Professeur Jean Costentin
Les plus lourdement taxés, dans leur psychisme, dans leur corps et tout simplement dans leur vie, sont bien sûr leurs victimes, nombreuses à s’être laissé prendre au piège des toxicomanies. I
ll s’agit : des treize millions de fumeurs ; des quatre à cinq millions d’alcoolodépendants (dont, parmi eux, quelques centaines de milliers d’alcooliques) ; du million et demi de consommateurs réguliers de cannabis ; des trois cent mille morphino-, héroïno-, opioïdo-manes ; des plus de trois cent mille cocaïnomanes ; des consommateurs d’amphétamines, de cathinones, d’ecstasy, de protoxyde d’azote, de fentanyloïdes, sans compter les « NDS » (nouvelles drogues de synthèse).
Ces dernières sont fallacieusement désignées « NPS » (nouveaux produits de synthèse) ou encore « NSP » (nouvelles substances psychoactives). Ces appellations, avec leurs acronymes, sont trompeuses, puisque de « nouveaux produits de synthèse » aux propriétés et usages multiples sont conçus chaque jour à hauteur de plusieurs milliers, tandis que les « nouvelles substances psychoactives », i.e. des psychotropes, ne sont pas toutes (heureusement pour la thérapeutique) des drogues.
Ces deux expressions fallacieuses témoignent de la pusillanimité maladive dont souffrent certains addictologues, incapables d’utiliser le mot drogue, tant parce qu’il est compris de tous que parce qu’il peut inquiéter. Il est pourtant un élément important d’une pédagogie de prévention, dans laquelle ces professionnels répugnent à s’investir. (« Quand les hommes ne peuvent changer les choses ils changent les mots » J. Jaurès).
Après ce détour sémantique, disons donc, sans contorsions langagières, que plus d’un millier de nouvelles drogues de synthèse / NDS, sont apparues en Europe au cours des 25 dernières années !
L’argent provenant du commerce des drogues (hormis celui du tabac et de l’alcool, quand il n’échappe pas à un « marché noir » florissant), n’enrichit évidemment pas les caisses de l’État. Il ne risque pas de compenser leurs méfaits sanitaires, très couteux pour le budget de la Nation, à commencer par ceux des drogues licites ; les plus consommées du fait de leur licéité.
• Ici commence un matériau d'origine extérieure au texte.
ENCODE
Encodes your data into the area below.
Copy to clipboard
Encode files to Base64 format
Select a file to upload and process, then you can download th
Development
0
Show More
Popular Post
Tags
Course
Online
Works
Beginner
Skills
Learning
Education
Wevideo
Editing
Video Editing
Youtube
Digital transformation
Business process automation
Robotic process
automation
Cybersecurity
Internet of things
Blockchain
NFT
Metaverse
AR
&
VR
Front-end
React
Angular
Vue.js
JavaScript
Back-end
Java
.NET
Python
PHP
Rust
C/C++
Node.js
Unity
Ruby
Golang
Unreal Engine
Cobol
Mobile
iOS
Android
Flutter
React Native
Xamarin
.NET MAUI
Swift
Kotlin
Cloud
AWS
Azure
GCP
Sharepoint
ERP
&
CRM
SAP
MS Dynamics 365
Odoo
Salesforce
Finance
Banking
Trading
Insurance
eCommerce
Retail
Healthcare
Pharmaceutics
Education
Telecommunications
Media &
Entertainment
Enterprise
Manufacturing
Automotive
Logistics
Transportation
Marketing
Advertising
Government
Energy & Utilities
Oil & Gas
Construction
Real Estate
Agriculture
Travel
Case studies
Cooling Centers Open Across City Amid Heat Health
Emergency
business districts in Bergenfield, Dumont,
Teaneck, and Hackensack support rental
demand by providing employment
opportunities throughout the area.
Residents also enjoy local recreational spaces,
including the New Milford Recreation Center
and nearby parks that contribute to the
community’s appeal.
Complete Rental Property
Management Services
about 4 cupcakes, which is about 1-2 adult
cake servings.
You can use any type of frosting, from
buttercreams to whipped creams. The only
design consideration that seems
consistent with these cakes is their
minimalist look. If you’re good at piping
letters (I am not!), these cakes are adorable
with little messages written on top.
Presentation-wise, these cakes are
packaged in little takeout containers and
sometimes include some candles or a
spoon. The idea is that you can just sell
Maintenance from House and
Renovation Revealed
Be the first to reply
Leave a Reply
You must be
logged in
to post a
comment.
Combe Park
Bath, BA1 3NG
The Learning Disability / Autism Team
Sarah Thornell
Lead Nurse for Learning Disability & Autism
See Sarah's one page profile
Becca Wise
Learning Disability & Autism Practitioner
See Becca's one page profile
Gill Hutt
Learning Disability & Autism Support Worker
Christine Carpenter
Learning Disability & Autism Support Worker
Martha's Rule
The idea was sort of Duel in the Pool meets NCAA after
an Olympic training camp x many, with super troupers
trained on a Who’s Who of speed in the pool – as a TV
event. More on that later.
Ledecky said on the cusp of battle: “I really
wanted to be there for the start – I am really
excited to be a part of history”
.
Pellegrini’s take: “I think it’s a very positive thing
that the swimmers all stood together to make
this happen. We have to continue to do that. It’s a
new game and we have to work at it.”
C’est ainsi que le tabac tue chaque année en France 75.000 fumeurs et suscite des handicaps nombreux et graves qui obèrent les comptes de la sécurité sociale, par de nombreux arrêts de travail et des soins très coûteux. Si le décès des fumeurs les plus âgés allège le poids des retraites, ces décès peuvent concerner hélas des sujets plus jeunes, économiquement productifs.
C’est ainsi que l’alcool tue chaque année en France 42.000 personnes et suscite divers handicaps physiques et plus encore psychologiques avec : l’accidentologie routière, à l’origine du tiers des accidents mortels de la route ; les accidents professionnels ; la marginalisation, la désocialisation, l’incurie, la clochardisation, la commission d’actes médico-légaux (violences, féminicides, délits sexuels, crimes….).
Aux USA, les morphiniques, par la crise des opioïdes née de prescriptions médicales galvaudées, a causé en 2024 plus de 100.000 décès par « overdose ». Si nous n’avons à déplorer en France que 500 « overdoses », l’arrivée des fentanyloïdes et des nitazènes pourrait aggraver cette situation.
Notre Nation compte déjà plus de 200.000 héroïnomanes, dans le prolongement de leur addiction à d’autres opioïdes (codéine, morphine, tramadol, méthadone, oxycodone… ).
La toxicité physique du cannabis l’emporte sur celle du tabac, sa combustion générant davantage de goudrons cancérigènes à l’origine de cancers des voies respiratoires et d’oxyde de carbone à l’origine d’affections cardio-vasculaires (artérites, infarctus du myocarde, accidents vasculaires cérébraux…).
Plus graves encore sont ses toxicités psychiques et même psychiatriques : accidents routiers et professionnels ; crétinisation qui annihile les dispendieux efforts consacrés à l’Éducation par notre Nation (dont c’est le premier budget avant celui de la dette) ; donnant l’impression «d’arroser le sable » ; investissement sans grand retour, puisque nous sommes relégués au 27ième du classement PISA qui compare au niveau international les performances éducatives.
Le cannabis c’est aussi l’anxiété, la dépression avec des suicides en embuscade, la schizophrénie qu’il peut induire, décompenser ou aggraver, avec ses victimes très « budgétivores » ; l’incitation à l’escalade vers d’autres drogues par l’ascension de l’échelle des toxicomanies.